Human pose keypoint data
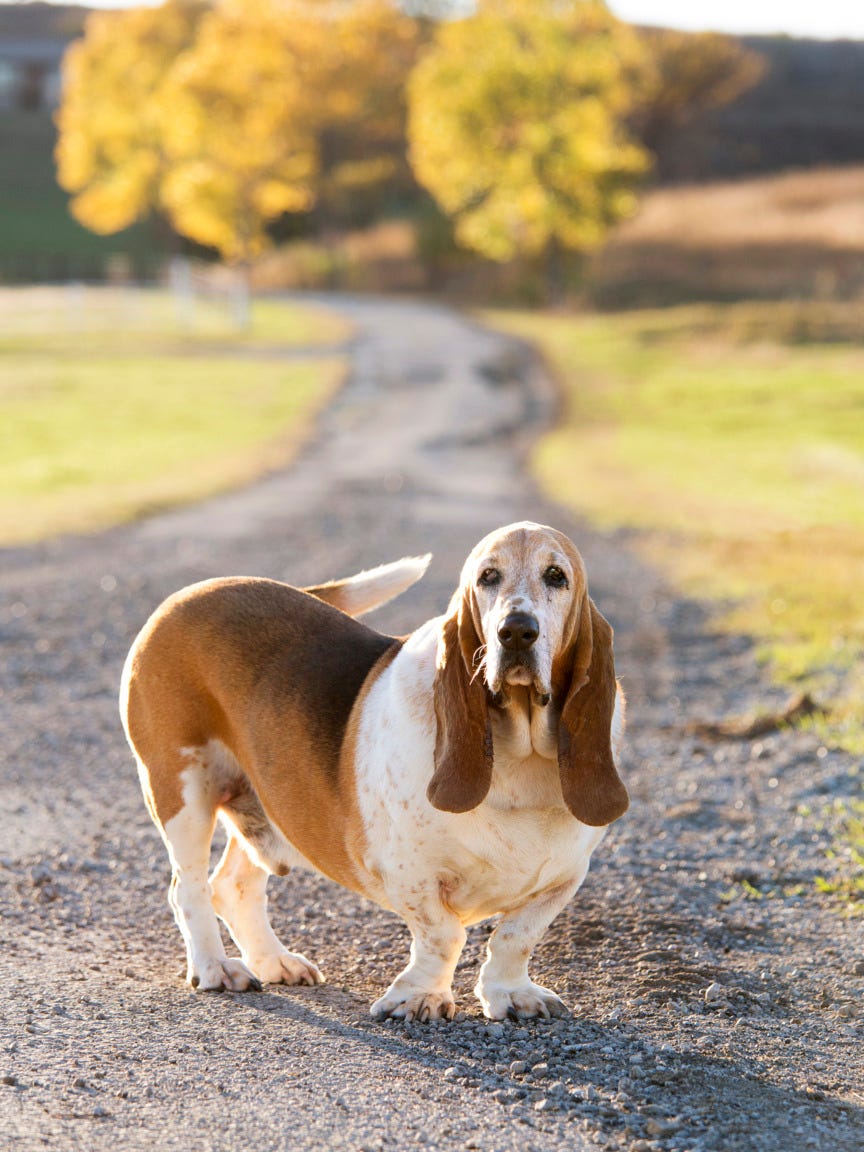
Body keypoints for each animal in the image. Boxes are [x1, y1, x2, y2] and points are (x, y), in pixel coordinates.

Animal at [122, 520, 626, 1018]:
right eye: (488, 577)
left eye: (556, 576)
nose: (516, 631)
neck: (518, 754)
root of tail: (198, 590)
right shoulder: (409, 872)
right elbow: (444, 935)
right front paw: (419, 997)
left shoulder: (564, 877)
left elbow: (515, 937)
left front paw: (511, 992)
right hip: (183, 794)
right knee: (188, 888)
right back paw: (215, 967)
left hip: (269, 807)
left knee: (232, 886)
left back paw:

Task to complete: Only the lines from the one that holds "right eye: (488, 577)" through the end of the records should appear in the answer, each restated exactly.

Answer below:
right eye: (488, 577)
left eye: (556, 576)
nose: (516, 631)
neck: (518, 754)
root of tail: (198, 590)
right shoulder: (409, 872)
right elbow: (444, 935)
right front paw: (419, 997)
left shoulder: (564, 877)
left elbow: (515, 937)
left front paw: (511, 992)
right hip: (183, 794)
right knee: (188, 888)
right back paw: (215, 967)
left hip: (269, 807)
left knee: (232, 886)
left back paw:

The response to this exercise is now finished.